Living life in Anger

Sunday, February 19, 2012

"..... perhaps it's time to change job."

Recently, GS was promoted. I was really happy for him. GS is about 8 years younger than me and a bright academic. I often joke with him that, even if he were to waste 8 years of his life time, he would still catch me up. He is already promoted two grades higher than me, how fantastic is that!

Yesterday, I heard GS might leave the job, which I was a little surprised. Hasn't he just recently promoted? My other colleague, JS told me that GS was "not happy" and he had a history here where he was not "treated well". It appears that he still cannot get over it and had this urge to "want more" to "compensate" for the "ill treatment". GS's experience seems to be similar to mine while I was in my previous job, which explain why I resigned. In a workplace, Human Beings can become strange creature. At times, we may overestimate ourselves or overlooked our ability to "change thing". We forget we are facing an organisation that has lots of procedure and every step of the ways must be treated with care. Letting Anger get the better of us only block us on our way up and nothing else. In the end, it appears that GS didn't quite get what he wanted from his promotion Another colleague in the promotion committee, commented to me that, GS didn't appear as good as he thought he was, despite him having four 4* published papers. It seems that he didn't quite present or packaged himself good enough for others to be convinced.

If unfortunately one were to be caught in situation that is tricky and the inner silent anger (because you didn't  think things are being fairly developed in your favour and this bothered you sometimes) cannot be properly  addressed, you end up bottleneck your anger and it turns into intensity and frustration. This affects the way you communicate with people and making it even harder, coming to important matter such as those related to promotion. The workplace could easily become a nightmare. Like what I once heard, "if you cannot change the environment, change an environment to suit you". Perhaps GS already know this which explains why he might leave the job. 

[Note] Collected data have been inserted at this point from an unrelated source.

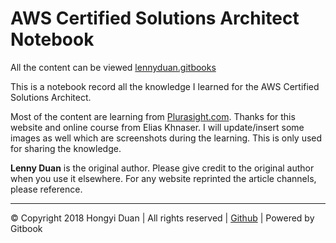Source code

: # AWS Certified Solutions Architect Notebook

All the content can be viewed [lennyduan.gitbooks](https://lennyduan.gitbooks.io/aws-certified-solutions-architect-notebook/content/)

This is a notebook record all the knowledge I learned for the AWS Certified Solutions Architect.

Most of the content are learning from [Plurasight.com](https://app.pluralsight.com/player?course=aws-certified-solutions-architect-associate&author=elias-khnaser&name=aws-certified-solutions-architect-associate-m6&clip=3&mode=live). Thanks for this website and online course from Elias Khnaser. I will update/insert some images as well which are screenshots during the learning. This is only used for sharing the knowledge.

**Lenny Duan** is the original author. Please give credit to the original author when you use it elsewhere. For any website reprinted the article channels, please reference.

---

© Copyright 2018 Hongyi Duan | All rights reserved | [Github](https://github.com/LennyDuan) \| Powered by Gitbook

We may carry our anger with us, even the source of it may track back to the distant past. This could be our past workplace, for example. The harder one, however, is the anger that developed at home. It could easily pass down from older to younger generation, if unfortunately you are borne with problematic parents. I am glad I no longer have issue with that coming from the family. As for the workplace, the previous job which I had left and glad I did so, had provided me with insights that help me deal with job expectation and human relation appropriately, which should be crucial for my career advancement subsequently as I progress.